Isto tudo é para ratificar que o conceito de aplicação dos direitos humanos é primariamente uma obrigação de cada Estado que faz parte de um instrumento internacional. Os mecanismos internacionais de aplicação não são apenas complementares no sentido de que só podem ser acionadas quando os remédios domésticos falham. O princípio do subsidiário também significa que os Estados ainda determinam em grande parte o critério que utilizam para dar a melhor eficácia aos padrões internacionais, contanto que observem o fato de que as normas internacionais são um piso e não um teto. Em outras palavras, os Estados estão livres para oferecer mais proteção nas leis internas aos seus cidadãos, até além do que é exigido pelos padrões internacionais. O último se renderá à supremacia das leis domésticas exatamente quando ou se as leis internas puderem ser interpretadas como mais favoráveis ao exercício de um direito ou como a melhor maneira de protegê-lo. De forma a dar melhor sentido a esse princípio pro hominem de interpretação, o parecer de entidades internacionais especializadas pode ser extremamente útil. É de se esperar, é claro, que essas entidades também verão com interesse as experiências nacionais para encontrar meios de proteger os direitos. Dessa maneira, uma interação criativa entre as experiências domésticas e a interpretação por órgãos competentes pode assegurar o desenvolvimento criativo da legislação internacional dos direitos humanos.
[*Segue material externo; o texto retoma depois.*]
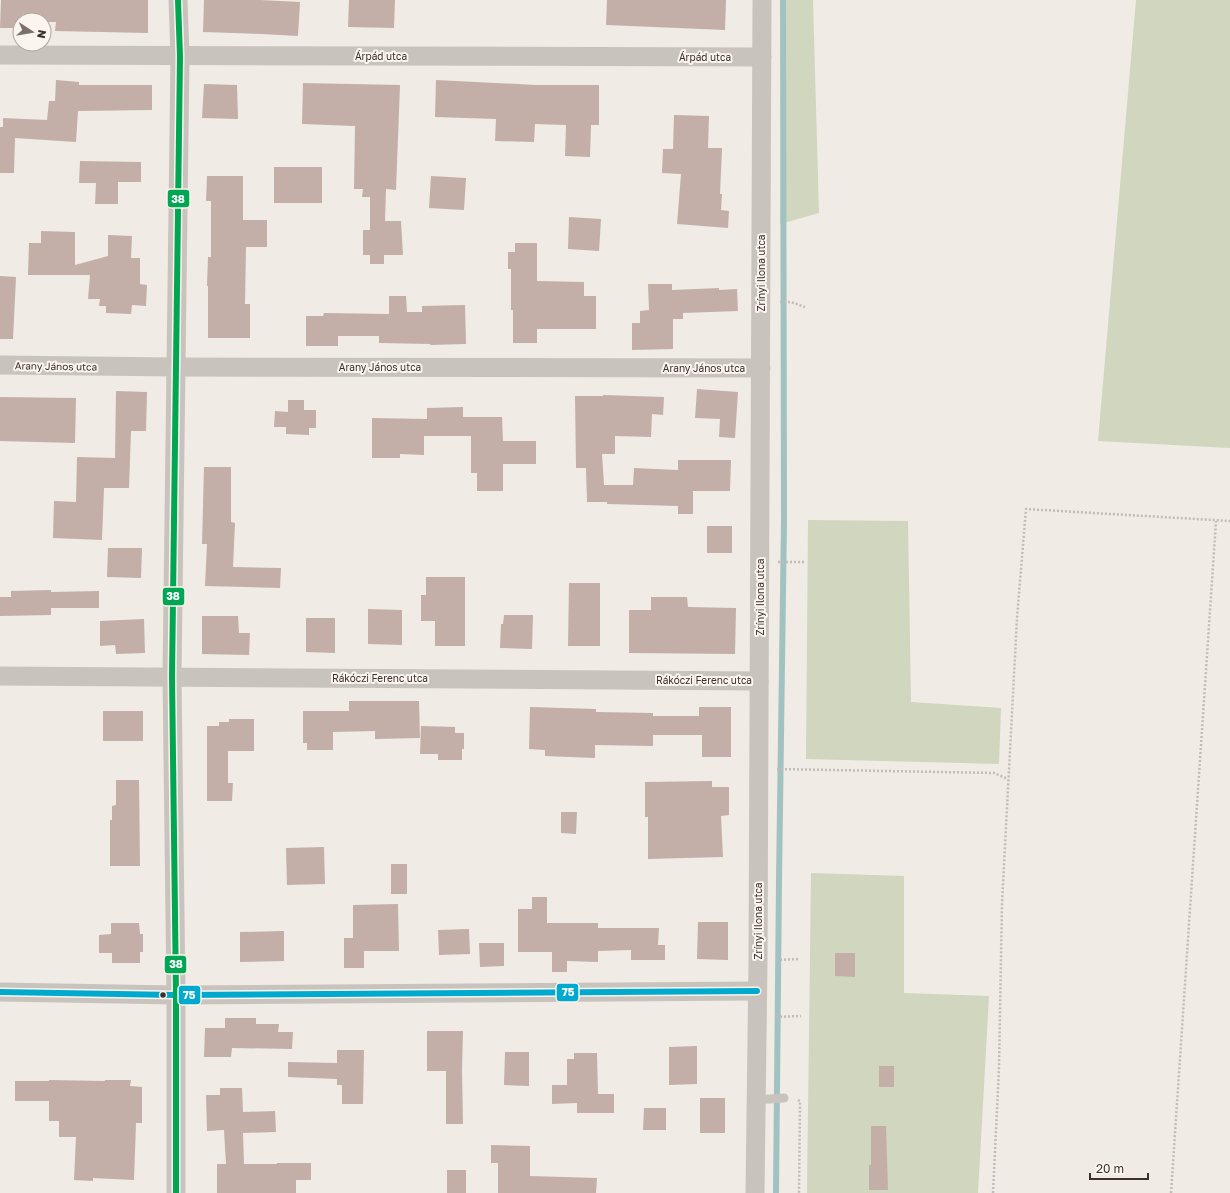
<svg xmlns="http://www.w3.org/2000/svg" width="1230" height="1193" font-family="'Golos Text',sans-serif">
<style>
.green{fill:#d1d6bf}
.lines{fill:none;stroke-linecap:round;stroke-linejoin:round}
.stream{stroke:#a1c2c1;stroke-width:6}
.building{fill:#c3afa7}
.path{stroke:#c2bbb6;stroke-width:2.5;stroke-dasharray:2 2;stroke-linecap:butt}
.service{stroke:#c9c3be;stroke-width:9}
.minor{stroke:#c9c3be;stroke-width:19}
.bus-1-casing{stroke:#fbf5ee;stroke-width:9}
.bus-2-casing{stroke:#fbf5ee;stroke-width:9}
.bus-1{stroke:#00a9ce;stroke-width:6}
.bus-2{stroke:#00a651;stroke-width:6}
.bus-dot{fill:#3b302b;stroke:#fbf5ee;stroke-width:1.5}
.labels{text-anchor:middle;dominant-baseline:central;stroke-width:4;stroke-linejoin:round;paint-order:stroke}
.street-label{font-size:10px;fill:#3b302b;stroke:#fbf5ee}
.line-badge{stroke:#fbf5ee;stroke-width:1.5}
.badge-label{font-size:11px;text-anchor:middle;font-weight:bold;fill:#fff}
</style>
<rect width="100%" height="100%" fill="#f0ebe5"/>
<g class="green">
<polygon points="783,0 813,0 819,213 780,224"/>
<polygon points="1136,0 1230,0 1230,448 1098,441"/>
<polygon points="808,520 908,521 911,702 1001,708 999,764 806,759"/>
<polygon points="811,873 904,876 904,993 989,996 978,1193 807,1193"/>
</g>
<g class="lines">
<polyline class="stream" points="776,1193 779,880 784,520 783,0"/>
</g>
<g class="building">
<polygon points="1,0 148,0 148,33 55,31 56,22 44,22 44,20 20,20 20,28 0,28"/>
<polygon points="204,0 260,0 300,2 298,36 262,34 203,32"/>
<polygon points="349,0 395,0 394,28 348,27"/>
<polygon points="607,0 726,0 725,30 606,25"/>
<polygon points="56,80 79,82 79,85 152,85 152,110 78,111 76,142 15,138 14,173 0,173 0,127 3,127 3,118 47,120 49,101 55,101"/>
<polygon points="436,80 536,85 599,85 599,125 591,125 590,157 565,156 566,125 535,124 534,142 495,141 496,119 435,117"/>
<polygon points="303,83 400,85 396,190 386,189 385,221 401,221 403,255 384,255 384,264 370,264 370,255 363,255 363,230 370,230 370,197 362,197 363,189 354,189 355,126 302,124"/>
<polygon points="204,84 237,85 238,119 202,118"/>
<polygon points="674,115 709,116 708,148 722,148 720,194 722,194 721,210 729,211 728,228 677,224 681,174 662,173 663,149 673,149"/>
<polygon points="80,161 141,162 141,182 118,182 118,204 95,204 96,183 79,183"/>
<rect x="274" y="167" width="48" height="36"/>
<polygon points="207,176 243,176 243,220 267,220 267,247 246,247 245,304 250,304 250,338 208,338 208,286 207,286 208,257 211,257 211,201 206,201"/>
<polygon points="431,176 466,178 464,210 429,208"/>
<polygon points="569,217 601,219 599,251 568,249"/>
<polygon points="41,231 75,232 75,265 108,256 108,235 132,236 131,258 140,258 140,284 147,285 146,306 132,305 131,314 106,313 106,306 99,306 100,299 88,299 90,275 28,275 29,243 41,243"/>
<polygon points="515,243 537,243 537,281 584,282 584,296 596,296 596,329 537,329 537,343 513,343 513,310 511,310 511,269 508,269 508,252 515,252"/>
<polygon points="0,276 16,277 13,339 0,339"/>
<polygon points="648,284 672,284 672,290 719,288 719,290 737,289 738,311 683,313 683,319 673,319 673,349 632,350 632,323 640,323 640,311 649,310"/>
<polygon points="389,296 406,296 407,312 422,312 422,306 465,305 466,344 430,345 430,344 379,343 379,336 338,336 338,346 306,346 306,316 323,316 324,313 389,314"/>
<polygon points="697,389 738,392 735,438 719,437 720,419 695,418"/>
<polygon points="116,391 147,392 146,431 131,431 129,488 104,488 102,540 53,538 54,501 76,502 77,457 115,458"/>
<polygon points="603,395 664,397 663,415 652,414 651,437 615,436 615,454 602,454 604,485 633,485 634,468 678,470 678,460 731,460 730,491 693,491 693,514 678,514 678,506 607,504 607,502 587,502 586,468 576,468 575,396 603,396"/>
<polygon points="0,397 76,398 75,443 0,441"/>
<polygon points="288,400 304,400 304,410 316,410 316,428 309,428 309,435 286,434 286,427 274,427 275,411 288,412"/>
<polygon points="463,407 463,417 502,417 503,441 536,441 536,464 503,464 503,491 477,491 477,473 471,473 471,436 424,436 424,455 400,454 400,458 372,458 372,418 427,419 427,408"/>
<polygon points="204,467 231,467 231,522 235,523 233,567 281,568 280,588 205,586 207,544 202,544"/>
<rect x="707" y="526" width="25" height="27"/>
<polygon points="108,548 142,548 141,578 107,577"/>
<polygon points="426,577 465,577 465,646 435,646 435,621 421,621 421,595 426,595"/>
<polygon points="569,583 600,583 600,646 568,646"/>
<polygon points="51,590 51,592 99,591 99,608 51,608 51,615 0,616 0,597 11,597 11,591"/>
<polygon points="651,597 687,597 688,607 736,608 735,654 629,653 629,610 651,610"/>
<polygon points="368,609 402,610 402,645 368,644"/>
<polygon points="504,615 533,615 532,649 500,648 501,624 503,624"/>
<polygon points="202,616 238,616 239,633 250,633 249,655 202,654"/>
<polygon points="306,618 335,618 335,653 306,652"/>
<polygon points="144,619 145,653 116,654 115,645 100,646 100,621"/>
<polygon points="349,701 419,701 420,738 375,739 375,731 333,732 333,750 307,750 307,743 303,743 303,711 349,711"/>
<polygon points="530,707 596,709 596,712 653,713 653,716 699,716 699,707 731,707 731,757 702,757 702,735 653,735 653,746 595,745 595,758 545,756 545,750 529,749"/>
<rect x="103" y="711" width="40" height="30"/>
<polygon points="229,719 254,719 254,751 228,751 228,783 233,783 232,801 207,801 207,726 219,726 219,722 229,722"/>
<polygon points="421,726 455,727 455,733 464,733 464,749 462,749 462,760 438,760 438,754 420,754"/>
<polygon points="116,780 139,780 140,866 110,866 110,820 112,820 112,806 116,805"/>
<polygon points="712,781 712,787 729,787 729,815 721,816 723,857 648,859 648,817 645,817 645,782"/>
<polygon points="561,812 577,812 576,834 561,833"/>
<polygon points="324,847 325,884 287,885 286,848"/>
<rect x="391" y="864" width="16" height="30"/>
<polygon points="532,897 547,897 547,923 598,923 598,928 659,928 658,945 665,945 665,960 631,960 631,950 598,951 598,962 567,961 567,972 552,972 552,952 518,952 518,909 532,909"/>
<polygon points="398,904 399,951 364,951 364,968 344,968 344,938 353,938 353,905"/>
<polygon points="698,922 728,922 728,960 697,959"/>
<polygon points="111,923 139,923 140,934 143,934 143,952 140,952 140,963 112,963 112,953 99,953 99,935 111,934"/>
<polygon points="469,929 470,954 439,955 438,930"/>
<polygon points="284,931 284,961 240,962 240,932"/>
<polygon points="479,943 504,943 504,966 480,967"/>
<polygon points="835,953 855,953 855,977 835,976"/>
<polygon points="225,1018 256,1018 256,1024 279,1024 278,1032 293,1032 292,1049 232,1048 231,1057 204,1057 205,1028 225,1028"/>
<polygon points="427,1031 463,1031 462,1071 463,1124 446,1124 446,1071 427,1071"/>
<polygon points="697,1046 697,1084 669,1085 669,1047"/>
<polygon points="337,1050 364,1050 363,1104 342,1104 342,1085 337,1085 337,1079 288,1077 288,1062 337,1063"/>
<polygon points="505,1052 529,1052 529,1086 504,1085"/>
<polygon points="574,1053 597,1053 598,1094 614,1094 614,1113 577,1113 577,1103 552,1104 552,1085 567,1085 567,1059 574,1059"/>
<rect x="879" y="1066" width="15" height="21"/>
<polygon points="49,1080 105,1081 105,1080 131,1080 130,1086 142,1087 142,1123 136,1123 134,1180 93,1178 93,1181 74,1180 76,1137 59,1137 59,1121 49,1121 49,1101 15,1101 15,1081 49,1081"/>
<polygon points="220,1088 242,1088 243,1112 275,1111 276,1132 243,1133 244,1164 277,1164 277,1163 311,1163 311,1180 296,1180 296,1193 217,1193 217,1164 226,1164 224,1130 207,1131 206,1095 220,1095"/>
<rect x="700" y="1098" width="25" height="35"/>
<polygon points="644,1108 666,1108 666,1130 643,1130"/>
<polygon points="871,1126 886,1126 888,1190 869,1190 869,1165 871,1165"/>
<polygon points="491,1145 530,1146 530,1176 597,1178 596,1193 498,1193 498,1163 491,1163"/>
<rect x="447" y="1170" width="19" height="23"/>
</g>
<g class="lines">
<g class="path">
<polyline points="780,302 791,302 805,307"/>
<polyline points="778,562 805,562"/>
<polyline points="777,769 994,773 1008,779"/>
<polyline points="776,960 799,959"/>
<polyline points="776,1017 801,1016"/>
<polyline points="798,1100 800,1101 799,1193"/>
<polyline points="993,1193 999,1068 1002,903 1017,618 1026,509 1230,521"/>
<polyline points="1171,1193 1216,521"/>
</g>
<polyline class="service" points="756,1100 784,1098"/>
<g class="minor">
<polyline points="0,55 762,57"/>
<polyline points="0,365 176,367 761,368"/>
<polyline points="0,676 759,681"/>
<polyline points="0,992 176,995 757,991"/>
<polyline points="176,1193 176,995 172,676 180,56 178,0"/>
<polyline points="755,1193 758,960 762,0"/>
</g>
<defs>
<polyline id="bus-1" points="0,992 176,995 757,991"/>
<polyline id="bus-2" points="176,1193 176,995 172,676 180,56 178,0"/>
</defs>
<use href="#bus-1" class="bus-1-casing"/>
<use href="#bus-2" class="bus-2-casing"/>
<use href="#bus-1" class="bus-1"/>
<use href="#bus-2" class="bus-2"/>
</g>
<circle class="bus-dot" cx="163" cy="995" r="3.5"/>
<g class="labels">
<g class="street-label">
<text x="381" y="56">Árpád utca</text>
<text x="705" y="57">Árpád utca</text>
<text transform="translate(761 273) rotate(-90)">Zrínyi Ilona utca</text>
<text transform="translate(56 366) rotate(1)">Arany János utca</text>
<text x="380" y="367">Arany János utca</text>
<text x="704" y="368">Arany János utca</text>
<text transform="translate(760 597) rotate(-90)">Zrínyi Ilona utca</text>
<text x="380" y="678">Rákóczi Ferenc utca</text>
<text x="704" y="680">Rákóczi Ferenc utca</text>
<text transform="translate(758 921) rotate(-90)">Zrínyi Ilona utca</text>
</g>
</g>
<g class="line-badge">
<rect x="167" y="189" width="23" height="19" rx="4" fill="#00a651"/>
<rect x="162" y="587" width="23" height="19" rx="4" fill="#00a651"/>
<rect x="164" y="955" width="23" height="19" rx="4" fill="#00a651"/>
<rect x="556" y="983" width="23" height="19" rx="4" fill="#00a9ce"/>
<rect x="178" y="985" width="23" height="20" rx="4" fill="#00a9ce"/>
</g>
<g class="badge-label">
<text x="178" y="203">38</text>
<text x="173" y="600">38</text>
<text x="176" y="968">38</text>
<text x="568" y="996">75</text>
<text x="189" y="999">75</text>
</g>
<g transform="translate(32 32) rotate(102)"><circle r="19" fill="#fbf5ee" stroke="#aea6a0"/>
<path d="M0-3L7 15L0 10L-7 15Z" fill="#7a716c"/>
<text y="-6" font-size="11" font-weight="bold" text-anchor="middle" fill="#3b302b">N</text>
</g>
<path d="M1090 1173v6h58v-6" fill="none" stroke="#3b302b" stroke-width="2"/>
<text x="1096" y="1173" font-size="12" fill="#3b302b" stroke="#fbf5ee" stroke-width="3" paint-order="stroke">20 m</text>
</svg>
Uma Visão Geral e Classificação dos Mecanismos

O que se segue não é um exame abrangente, tampouco descritivo, dos mecanismos existentes de proteção, mas uma visão geral com o objetivo de simplesmente ilustrar o nosso ponto principal: o de que os órgãos de tratados são mais eficientes em avançar com a legislação internacional dos direitos humanos, e que os órgãos que aplicam enfoques judiciais ou quase judiciais para solucionar problemas são preferíveis a todas as outras maneiras de dar proteção.

Mecanismos universais sem base em tratados

Começamos com os vários mecanismos criados ao longo dos anos pela Comissão de Direitos Humanos da ONU, órgão do ECOSOC. A Comissão é composta por representantes diplomáticos de 54 países, que se reúnem uma vez por ano por várias semanas. Nesse ínterim, recebe a ajuda de um Comitê de Peritos, que também se reúne uma vez por ano, e do secretariado do Centro de Direitos Humanos, agora sob o Escritório do Alto Comissário da ONU para os Direitos Humanos. A composição da Comissão representa um importante foro político para algumas questões, e a complexa rede de peritos e funcionários tem, ao longo dos anos, criado um conjunto significativo de atividades promocionais. Quanto à efetiva proteção de direitos, contudo, a Comissão é mais uma fonte de frustração do que de esperança.
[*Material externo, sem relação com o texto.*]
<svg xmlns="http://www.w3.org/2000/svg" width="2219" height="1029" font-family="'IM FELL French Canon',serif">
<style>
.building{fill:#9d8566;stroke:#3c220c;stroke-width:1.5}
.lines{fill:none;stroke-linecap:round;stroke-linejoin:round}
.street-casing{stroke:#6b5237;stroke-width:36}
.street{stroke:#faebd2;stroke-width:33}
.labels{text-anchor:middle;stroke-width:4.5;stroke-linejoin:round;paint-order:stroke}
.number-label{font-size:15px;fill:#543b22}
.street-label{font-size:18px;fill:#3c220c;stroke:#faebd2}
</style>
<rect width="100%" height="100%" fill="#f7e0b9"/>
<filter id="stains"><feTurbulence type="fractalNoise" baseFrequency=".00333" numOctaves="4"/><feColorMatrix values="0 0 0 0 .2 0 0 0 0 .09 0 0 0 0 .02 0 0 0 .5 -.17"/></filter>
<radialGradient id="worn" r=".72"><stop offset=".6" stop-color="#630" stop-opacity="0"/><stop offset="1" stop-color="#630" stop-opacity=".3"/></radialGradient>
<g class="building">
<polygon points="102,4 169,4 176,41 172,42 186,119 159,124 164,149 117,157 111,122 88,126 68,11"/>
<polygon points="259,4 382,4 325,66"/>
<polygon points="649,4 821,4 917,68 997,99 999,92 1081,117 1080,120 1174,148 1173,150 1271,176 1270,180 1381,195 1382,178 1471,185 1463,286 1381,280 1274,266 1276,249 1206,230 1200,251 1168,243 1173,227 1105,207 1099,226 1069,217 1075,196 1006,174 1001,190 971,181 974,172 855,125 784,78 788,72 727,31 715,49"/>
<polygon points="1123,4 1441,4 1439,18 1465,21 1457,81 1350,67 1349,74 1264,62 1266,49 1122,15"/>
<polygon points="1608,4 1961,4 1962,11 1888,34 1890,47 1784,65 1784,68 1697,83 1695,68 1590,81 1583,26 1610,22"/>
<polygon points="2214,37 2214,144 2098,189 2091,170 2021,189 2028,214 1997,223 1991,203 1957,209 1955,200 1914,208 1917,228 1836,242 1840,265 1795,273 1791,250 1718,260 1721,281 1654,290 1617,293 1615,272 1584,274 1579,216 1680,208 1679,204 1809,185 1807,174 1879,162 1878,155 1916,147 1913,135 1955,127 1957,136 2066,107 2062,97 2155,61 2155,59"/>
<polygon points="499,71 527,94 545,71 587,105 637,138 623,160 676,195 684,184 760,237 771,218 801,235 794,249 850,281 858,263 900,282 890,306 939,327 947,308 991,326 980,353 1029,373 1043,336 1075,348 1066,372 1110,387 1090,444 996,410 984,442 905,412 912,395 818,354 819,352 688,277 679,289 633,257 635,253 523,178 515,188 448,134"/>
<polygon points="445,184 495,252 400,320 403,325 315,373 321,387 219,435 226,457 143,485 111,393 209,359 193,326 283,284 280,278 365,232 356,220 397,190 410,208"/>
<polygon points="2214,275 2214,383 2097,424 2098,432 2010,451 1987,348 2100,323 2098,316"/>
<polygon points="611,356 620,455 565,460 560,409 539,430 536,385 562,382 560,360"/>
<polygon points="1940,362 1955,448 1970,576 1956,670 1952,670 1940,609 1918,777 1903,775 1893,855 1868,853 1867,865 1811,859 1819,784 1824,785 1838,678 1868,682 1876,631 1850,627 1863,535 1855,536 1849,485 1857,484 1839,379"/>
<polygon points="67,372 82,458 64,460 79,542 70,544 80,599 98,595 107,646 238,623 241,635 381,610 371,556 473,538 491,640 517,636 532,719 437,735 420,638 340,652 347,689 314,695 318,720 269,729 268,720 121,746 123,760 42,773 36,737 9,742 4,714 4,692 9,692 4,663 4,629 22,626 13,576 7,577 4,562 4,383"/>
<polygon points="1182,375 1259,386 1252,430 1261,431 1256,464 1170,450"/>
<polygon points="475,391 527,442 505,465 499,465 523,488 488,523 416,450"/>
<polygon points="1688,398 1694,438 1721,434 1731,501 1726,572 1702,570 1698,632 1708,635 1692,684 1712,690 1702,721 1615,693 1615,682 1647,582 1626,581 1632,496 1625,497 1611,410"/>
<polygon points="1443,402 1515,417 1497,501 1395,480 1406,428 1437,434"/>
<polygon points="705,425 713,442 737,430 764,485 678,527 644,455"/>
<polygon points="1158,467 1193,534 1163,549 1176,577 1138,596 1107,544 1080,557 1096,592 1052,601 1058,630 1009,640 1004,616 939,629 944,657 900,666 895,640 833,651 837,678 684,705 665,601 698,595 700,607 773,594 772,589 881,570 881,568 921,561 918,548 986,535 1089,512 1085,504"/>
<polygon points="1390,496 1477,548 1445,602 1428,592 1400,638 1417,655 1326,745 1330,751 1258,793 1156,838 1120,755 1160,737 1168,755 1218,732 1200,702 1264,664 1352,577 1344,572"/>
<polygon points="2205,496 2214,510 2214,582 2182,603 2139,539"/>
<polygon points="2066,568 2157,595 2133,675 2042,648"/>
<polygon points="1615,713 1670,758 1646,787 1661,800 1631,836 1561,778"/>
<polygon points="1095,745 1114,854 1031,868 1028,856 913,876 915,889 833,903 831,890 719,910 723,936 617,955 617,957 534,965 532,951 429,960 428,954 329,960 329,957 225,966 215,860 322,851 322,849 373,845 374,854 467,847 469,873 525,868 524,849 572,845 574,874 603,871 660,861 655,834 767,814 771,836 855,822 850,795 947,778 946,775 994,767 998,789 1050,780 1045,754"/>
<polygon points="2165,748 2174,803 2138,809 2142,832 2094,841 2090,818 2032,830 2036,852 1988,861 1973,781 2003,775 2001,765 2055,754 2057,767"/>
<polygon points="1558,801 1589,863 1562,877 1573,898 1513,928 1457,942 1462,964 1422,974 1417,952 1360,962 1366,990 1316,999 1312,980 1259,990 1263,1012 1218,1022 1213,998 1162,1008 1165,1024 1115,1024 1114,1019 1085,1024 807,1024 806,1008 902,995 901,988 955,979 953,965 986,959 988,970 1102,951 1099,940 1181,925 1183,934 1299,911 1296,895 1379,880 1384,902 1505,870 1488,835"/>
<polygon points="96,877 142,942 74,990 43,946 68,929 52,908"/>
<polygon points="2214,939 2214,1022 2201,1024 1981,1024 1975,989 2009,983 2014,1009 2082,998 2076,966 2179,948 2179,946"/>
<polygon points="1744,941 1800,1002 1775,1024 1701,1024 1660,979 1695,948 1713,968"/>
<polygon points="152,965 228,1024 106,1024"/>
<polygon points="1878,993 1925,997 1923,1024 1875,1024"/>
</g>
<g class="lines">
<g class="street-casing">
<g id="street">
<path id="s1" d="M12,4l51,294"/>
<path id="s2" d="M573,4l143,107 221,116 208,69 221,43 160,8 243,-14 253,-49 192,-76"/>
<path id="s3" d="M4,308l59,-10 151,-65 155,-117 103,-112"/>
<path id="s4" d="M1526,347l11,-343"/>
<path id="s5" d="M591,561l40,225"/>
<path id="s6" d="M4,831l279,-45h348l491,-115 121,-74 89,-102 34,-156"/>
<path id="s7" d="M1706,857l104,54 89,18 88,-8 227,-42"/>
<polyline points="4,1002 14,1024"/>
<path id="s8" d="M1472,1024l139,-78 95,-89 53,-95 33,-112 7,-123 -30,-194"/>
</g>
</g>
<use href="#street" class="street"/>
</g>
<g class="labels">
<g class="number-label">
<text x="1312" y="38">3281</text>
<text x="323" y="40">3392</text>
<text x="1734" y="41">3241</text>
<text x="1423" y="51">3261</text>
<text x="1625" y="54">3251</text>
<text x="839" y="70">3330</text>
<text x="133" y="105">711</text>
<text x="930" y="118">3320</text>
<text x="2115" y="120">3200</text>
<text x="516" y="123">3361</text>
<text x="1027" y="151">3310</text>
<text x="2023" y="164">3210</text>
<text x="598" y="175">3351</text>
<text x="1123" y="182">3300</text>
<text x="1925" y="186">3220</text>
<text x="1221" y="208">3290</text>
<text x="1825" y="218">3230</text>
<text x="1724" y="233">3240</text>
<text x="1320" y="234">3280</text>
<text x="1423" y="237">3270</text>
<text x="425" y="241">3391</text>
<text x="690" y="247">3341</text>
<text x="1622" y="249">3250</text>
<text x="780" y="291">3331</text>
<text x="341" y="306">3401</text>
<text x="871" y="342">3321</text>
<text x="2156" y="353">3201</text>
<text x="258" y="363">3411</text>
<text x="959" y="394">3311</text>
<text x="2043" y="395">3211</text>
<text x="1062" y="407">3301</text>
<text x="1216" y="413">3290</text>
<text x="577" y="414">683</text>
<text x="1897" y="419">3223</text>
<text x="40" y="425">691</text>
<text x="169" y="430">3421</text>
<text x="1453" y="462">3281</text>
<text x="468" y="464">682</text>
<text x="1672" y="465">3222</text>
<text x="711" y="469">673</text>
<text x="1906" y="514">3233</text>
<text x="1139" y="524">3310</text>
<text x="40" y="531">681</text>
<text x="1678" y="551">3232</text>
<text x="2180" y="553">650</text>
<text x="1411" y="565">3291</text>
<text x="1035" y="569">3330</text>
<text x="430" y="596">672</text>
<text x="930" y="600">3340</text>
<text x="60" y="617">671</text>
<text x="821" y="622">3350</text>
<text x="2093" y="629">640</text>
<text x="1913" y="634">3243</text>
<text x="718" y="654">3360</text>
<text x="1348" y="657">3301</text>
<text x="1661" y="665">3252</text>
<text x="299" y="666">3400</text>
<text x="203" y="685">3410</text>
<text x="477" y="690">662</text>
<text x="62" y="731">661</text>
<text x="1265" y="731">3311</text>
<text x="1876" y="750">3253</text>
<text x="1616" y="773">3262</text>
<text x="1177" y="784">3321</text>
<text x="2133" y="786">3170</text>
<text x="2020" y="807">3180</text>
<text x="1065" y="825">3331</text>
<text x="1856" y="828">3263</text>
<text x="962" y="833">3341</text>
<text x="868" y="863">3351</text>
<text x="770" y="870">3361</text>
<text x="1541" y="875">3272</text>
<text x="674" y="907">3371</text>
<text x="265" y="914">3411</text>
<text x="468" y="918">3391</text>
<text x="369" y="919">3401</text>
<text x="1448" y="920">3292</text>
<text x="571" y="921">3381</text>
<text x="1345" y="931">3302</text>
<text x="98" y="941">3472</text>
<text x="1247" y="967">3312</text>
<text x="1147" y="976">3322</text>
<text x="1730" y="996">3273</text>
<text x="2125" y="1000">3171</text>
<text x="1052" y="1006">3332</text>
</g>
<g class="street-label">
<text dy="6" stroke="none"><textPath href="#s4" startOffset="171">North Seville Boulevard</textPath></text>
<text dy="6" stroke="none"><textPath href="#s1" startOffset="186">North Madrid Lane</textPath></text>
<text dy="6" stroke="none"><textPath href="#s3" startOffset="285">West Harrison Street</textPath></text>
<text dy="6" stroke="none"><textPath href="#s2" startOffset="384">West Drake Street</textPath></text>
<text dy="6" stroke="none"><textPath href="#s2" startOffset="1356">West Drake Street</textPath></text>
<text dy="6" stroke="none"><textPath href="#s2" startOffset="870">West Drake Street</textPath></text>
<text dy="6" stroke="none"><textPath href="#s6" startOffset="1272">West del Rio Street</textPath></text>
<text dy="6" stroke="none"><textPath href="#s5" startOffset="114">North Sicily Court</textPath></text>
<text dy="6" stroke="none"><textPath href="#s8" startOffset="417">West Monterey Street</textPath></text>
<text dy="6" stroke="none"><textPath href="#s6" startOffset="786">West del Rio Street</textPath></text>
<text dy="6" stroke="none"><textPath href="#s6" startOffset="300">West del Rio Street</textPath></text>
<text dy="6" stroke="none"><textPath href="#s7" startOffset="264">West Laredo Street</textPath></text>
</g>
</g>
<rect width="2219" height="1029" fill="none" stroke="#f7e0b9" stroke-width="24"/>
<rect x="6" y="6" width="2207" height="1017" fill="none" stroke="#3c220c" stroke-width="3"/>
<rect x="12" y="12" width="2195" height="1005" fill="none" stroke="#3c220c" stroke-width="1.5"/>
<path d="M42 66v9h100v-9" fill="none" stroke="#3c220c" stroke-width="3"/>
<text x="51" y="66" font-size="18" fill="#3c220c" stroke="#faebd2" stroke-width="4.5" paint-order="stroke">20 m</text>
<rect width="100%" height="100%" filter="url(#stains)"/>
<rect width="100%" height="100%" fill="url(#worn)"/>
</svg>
Em 1970, a Resolução 1503 tencionava permitir à Comissão receber reclamações contra países que alegadamente praticavam um padrão maciço e constante de violações dos direitos humanos. Entretanto, uma vez que se toma a decisão de considerar a situação de um país, o tratamento do assunto é inteiramente confidencial e os reclamantes jamais saberão o que foi feito de sua comunicação. A Resolução 1235, adotada em 1967, finalmente tornou os requerimentos de confidencialidade mais flexíveis, mas o alto padrão de práticas maciças e constantes de violações dos direitos humanos não foi alterado.

O problema com este padrão é que permite aos diplomatas jogar com as palavras com o que podem ser violações maciças dos direitos humanos, mas não “um padrão”, ou um padrão de violações maciças, mas não realmente “constantes”. De qualquer forma, o padrão é tão alto que mesmo a inclusão de um país na agenda é uma forma de estigmatização. Como é fácil de se imaginar, isso dá margem a todo tipo de disputas políticas e diplomáticas, tanto quanto à inclusão de um país na lista quanto de sua exclusão, e por fim as decisões são tomadas com base em fatores que pouco têm a ver com a real situação dos direitos humanos. Mesmo nas decisões mais transparentes dos últimos anos, a exclusão de um país da “lista” de violadores é vista como uma vitória diplomática (assim como a inclusão original foi vista como um revés diplomático) e não como o resultado de verdadeiras mudanças na situação. De fato, os países que estão listados respondem, na melhor das hipóteses, fazendo gestos sobre os direitos humanos, e geralmente não examinando honestamente o que está errado e corrigindo-o. E quando são tirados da lista, tendem a ver isto como um reconhecimento da sua posição política original, e razão para ser mais desafiador a todos os outros questionamentos de seu desempenho.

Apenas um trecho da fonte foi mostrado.